## RECORDS TO USE
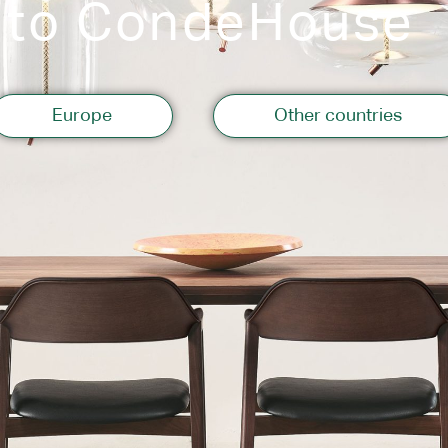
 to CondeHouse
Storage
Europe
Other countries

--

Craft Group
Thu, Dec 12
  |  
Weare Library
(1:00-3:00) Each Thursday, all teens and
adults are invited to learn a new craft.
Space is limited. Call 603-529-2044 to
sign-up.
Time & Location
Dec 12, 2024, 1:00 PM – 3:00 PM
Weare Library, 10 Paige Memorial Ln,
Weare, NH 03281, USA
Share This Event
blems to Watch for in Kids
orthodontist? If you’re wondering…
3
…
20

## THE TASK
Pull out every line above that contains the word "Library", treating case as significant.

## RESPONSE AREA
Weare Library
Weare Library, 10 Paige Memorial Ln,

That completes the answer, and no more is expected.